→ **Assignment**:
List every line of the data below that contains the word "scene". Case matters.

→ **Source records**:
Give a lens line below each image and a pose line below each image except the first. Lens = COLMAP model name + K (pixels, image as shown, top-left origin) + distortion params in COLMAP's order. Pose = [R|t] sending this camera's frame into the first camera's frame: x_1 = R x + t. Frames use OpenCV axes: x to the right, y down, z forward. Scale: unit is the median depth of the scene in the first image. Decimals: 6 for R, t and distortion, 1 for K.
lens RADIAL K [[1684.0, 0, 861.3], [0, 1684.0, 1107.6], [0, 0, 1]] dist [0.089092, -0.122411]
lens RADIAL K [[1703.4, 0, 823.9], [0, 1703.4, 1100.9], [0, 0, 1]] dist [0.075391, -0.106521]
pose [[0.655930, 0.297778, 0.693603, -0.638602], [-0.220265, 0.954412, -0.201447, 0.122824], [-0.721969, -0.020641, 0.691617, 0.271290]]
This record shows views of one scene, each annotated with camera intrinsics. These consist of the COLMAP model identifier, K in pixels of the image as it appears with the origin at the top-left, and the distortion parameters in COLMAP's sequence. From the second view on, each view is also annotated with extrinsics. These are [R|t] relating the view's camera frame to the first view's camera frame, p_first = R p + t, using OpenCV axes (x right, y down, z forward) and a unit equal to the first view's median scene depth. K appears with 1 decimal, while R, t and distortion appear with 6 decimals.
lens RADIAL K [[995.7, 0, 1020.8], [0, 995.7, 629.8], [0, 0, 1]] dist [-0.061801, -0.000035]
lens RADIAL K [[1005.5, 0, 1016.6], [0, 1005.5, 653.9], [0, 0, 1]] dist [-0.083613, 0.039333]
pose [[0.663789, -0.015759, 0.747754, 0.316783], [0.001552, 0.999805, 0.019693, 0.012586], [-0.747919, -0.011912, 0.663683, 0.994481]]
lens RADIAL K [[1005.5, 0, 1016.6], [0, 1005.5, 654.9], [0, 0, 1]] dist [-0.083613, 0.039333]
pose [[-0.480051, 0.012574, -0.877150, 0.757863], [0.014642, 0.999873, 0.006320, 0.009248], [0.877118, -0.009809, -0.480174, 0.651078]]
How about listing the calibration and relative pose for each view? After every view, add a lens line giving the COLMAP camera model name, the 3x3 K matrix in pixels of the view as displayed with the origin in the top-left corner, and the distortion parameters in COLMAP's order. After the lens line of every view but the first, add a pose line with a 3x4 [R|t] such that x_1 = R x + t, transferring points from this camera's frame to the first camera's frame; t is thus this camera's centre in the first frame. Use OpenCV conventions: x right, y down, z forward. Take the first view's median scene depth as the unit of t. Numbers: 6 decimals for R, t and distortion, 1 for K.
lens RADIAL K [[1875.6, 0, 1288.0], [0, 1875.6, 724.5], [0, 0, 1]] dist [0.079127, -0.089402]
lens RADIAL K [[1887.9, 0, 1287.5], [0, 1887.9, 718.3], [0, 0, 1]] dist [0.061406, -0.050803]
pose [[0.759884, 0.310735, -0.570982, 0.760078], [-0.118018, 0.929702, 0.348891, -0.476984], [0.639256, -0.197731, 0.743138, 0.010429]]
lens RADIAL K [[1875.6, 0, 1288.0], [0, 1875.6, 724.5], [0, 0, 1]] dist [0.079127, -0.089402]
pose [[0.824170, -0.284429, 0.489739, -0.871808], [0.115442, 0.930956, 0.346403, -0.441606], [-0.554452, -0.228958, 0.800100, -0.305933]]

→ **Solved problem**:
Give a lens line below each image and a pose line below each image except the first. Lens = COLMAP model name + K (pixels, image as shown, top-left origin) + distortion params in COLMAP's order. Pose = [R|t] sending this camera's frame into the first camera's frame: x_1 = R x + t. Frames use OpenCV axes: x to the right, y down, z forward. Scale: unit is the median depth of the scene in the first image. Decimals: 6 for R, t and distortion, 1 for K.
This record shows views of one scene, each annotated with camera intrinsics. These consist of the COLMAP model identifier, K in pixels of the image as it appears with the origin at the top-left, and the distortion parameters in COLMAP's sequence. From the second view on, each view is also annotated with extrinsics. These are [R|t] relating the view's camera frame to the first view's camera frame, p_first = R p + t, using OpenCV axes (x right, y down, z forward) and a unit equal to the first view's median scene depth. K appears with 1 decimal, while R, t and distortion appear with 6 decimals.
How about listing the calibration and relative pose for each view? After every view, add a lens line giving the COLMAP camera model name, the 3x3 K matrix in pixels of the view as displayed with the origin in the top-left corner, and the distortion parameters in COLMAP's order. After the lens line of every view but the first, add a pose line with a 3x4 [R|t] such that x_1 = R x + t, transferring points from this camera's frame to the first camera's frame; t is thus this camera's centre in the first frame. Use OpenCV conventions: x right, y down, z forward. Take the first view's median scene depth as the unit of t. Numbers: 6 decimals for R, t and distortion, 1 for K.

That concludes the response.